Aujourd'hui visites protocolaires ordinaires. Bon discours de Chambrun, habile, prudent, plein d'espoir, mais il est désolé de n'avoir pu annoncer la visite Laval. Bon discours Charles-Roux. En allant signer chez le Roi, j'avais oublié mon chapeau dans la voiture. En sortant j'avais l'air fort idiot, ainsi nu-tête, seul sur cette immense place du Quirinal, qu'une foule parquée loin entourait pour voir arriver les gens chamarrés. Quoi de plus impressionnant qu'un grand larbin!
Nouvelle visite de la sculpteur espagnole.
Visite de Bozza et sa femme. Je suis persuadé que ce gaillard a l'intention de l'installer à la Villa. Préoccupation de directeur. Comme c'est peu intéressant.
2 janvier [1935 Rome]
J'installe la Signorita Jans-Jordi pour son buste de l'infante Eulalie.
Je termine l'armature pour le groupe Nocturne, mon[umen]t Fauré.

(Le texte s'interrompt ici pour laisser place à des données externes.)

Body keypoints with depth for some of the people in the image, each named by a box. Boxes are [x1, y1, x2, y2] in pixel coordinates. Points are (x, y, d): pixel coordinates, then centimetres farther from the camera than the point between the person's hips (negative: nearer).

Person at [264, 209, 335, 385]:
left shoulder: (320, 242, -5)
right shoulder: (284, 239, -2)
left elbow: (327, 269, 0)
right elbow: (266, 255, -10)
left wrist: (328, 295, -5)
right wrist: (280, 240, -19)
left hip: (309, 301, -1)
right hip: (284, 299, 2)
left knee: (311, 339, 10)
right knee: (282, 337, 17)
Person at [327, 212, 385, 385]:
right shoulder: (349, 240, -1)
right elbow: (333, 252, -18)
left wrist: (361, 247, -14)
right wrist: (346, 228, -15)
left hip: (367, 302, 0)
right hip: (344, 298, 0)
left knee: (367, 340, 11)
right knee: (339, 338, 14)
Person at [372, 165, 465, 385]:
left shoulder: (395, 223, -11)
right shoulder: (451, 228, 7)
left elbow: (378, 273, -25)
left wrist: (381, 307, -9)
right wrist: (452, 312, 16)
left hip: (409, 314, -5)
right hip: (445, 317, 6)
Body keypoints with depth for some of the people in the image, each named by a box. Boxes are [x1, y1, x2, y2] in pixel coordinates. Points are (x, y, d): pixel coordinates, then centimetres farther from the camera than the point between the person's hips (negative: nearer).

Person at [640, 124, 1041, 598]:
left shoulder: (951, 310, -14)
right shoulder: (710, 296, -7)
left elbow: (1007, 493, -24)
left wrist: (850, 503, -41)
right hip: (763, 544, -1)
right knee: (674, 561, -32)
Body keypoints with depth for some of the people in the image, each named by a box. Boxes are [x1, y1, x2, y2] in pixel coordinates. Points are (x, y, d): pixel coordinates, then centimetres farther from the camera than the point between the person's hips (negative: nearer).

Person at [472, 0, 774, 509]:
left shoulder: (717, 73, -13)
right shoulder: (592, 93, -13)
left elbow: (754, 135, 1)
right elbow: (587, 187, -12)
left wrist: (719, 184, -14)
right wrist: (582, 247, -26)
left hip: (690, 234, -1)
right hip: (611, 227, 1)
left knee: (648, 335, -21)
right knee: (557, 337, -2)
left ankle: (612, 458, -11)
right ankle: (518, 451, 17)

À déjeuner Schneider et Fr[ançois] Mauriac. Celui-ci raconte sa visite au cardinal Pacelli. À propos de quoi Mauriac juge sévèrement le rôle de l'A[ction] F[rançaise]. C'est un esprit libre. Visite à Charles-Roux. La situation s'améliore. La visite Laval devient certaine.
Après-midi, visite de Pierre Lyautey. Il me parle d'un mon[umen]t à Lyautey pour Casablanca. Malissard et Cogné intriguent. Alors on parle d'un concours. Je dis que je ne le ferai certainement pas. La seule chose qui m'intéresserait, ce serait le groupe des 4 cavaliers arabes avec les 4 drapeaux dressés perpendiculairement. Le groupe sur un arc de triomphe carré (arcus Quadrifons de Rome).
3 janvier [1935 Rome]
L'annonce officielle de la venue de Laval comble les journaux de satisfaction! Il arrive demain. J'en suis avisé par le palais Farnèse.
4 janvier [1935 Rome]
Nous étions à la gare pour recevoir Laval. Mon Dieu qu'il est vilain. Tout noiraud avec sa mèche sur le front. Il descend du train suivi de ses collaborateurs et d'une bande de journalistes. Et Mussolini était là, à l'attendre.
[1] . Suivi par : "enfin", raturé.
[2] . Suivi par : "avait envoyé", raturé.
[3] . Suivi par : "fausse avec", raturé.
[4] . Au lieu de : "modalités", raturé.
[5] . François Mauriac suit la visite de Pierre Laval pour le Journal.